Monday, June 20, 2016

Father Atticus

Most people read through the lens of their background, culture, experience, and prior knowledge.  The nature of the lens determines the extent to which they relate to what they are reading.  This applies to both fiction and nonfiction writing.  But I have found that in fiction, my particular lens influences my opinions of the characters.

Take, for example, To Kill a Mockingbird.  When I first read the book, there were many elements of the story that I could relate to, especially the character of Scout.  I had the same haircut, I lived in a small town, and I ran wild in the streets with my siblings and our friends.  We played games and enacted dramas, just like Jem, Scout, and Dill.  We even had our own version of Boo Radley.

But for all the similarities, there was one great difference - one that always puzzled me.  For the life of me, I could not understand why Atticus Finch did not go to the school play.  In the book, he says he is "all in" after spending a week out of town.  To me that was no excuse.  My father was a traveling salesman and was gone every week.  Yet he was always available for any school event.

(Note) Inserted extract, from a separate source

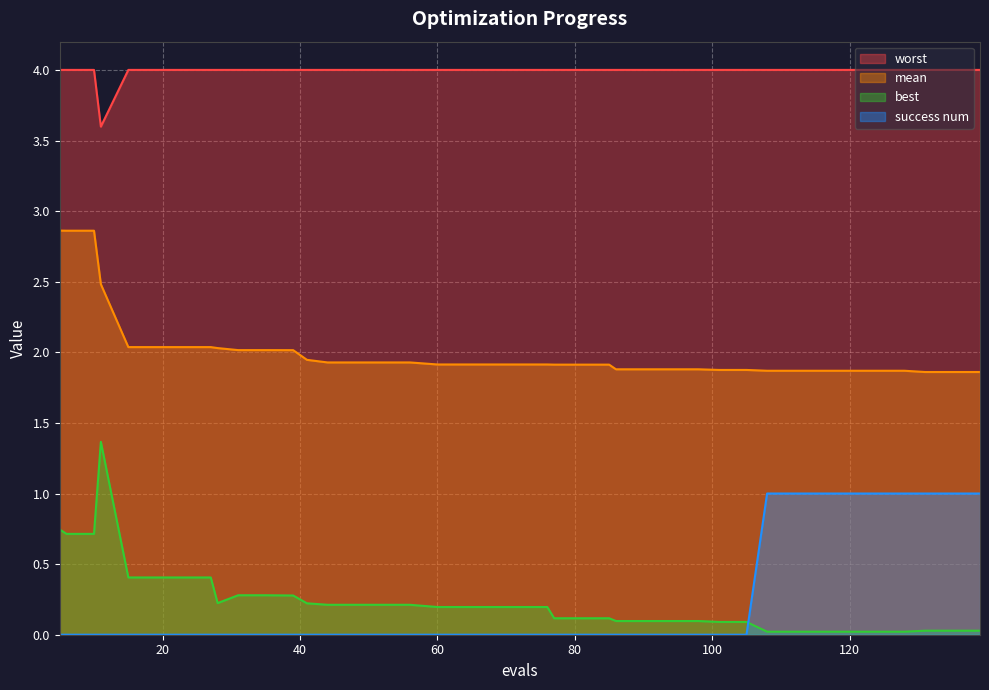

What is the value of the worst point at the 15th from the left?

4.0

When I read that, I saw Atticus Finch through different eyes.  He was still an upright man and a decent lawyer but he was not a good father because he did not attend the school play.  I realized at the end of the story that it was necessary for Atticus to be absent.  His parenting style was central to setting up the climax.  If Atticus had gone to pageant, what would have brought Boo out of the shadows?  I know Atticus needed to stay home from the play - but it still annoyed me.  And that is because of the lens through which I see "father."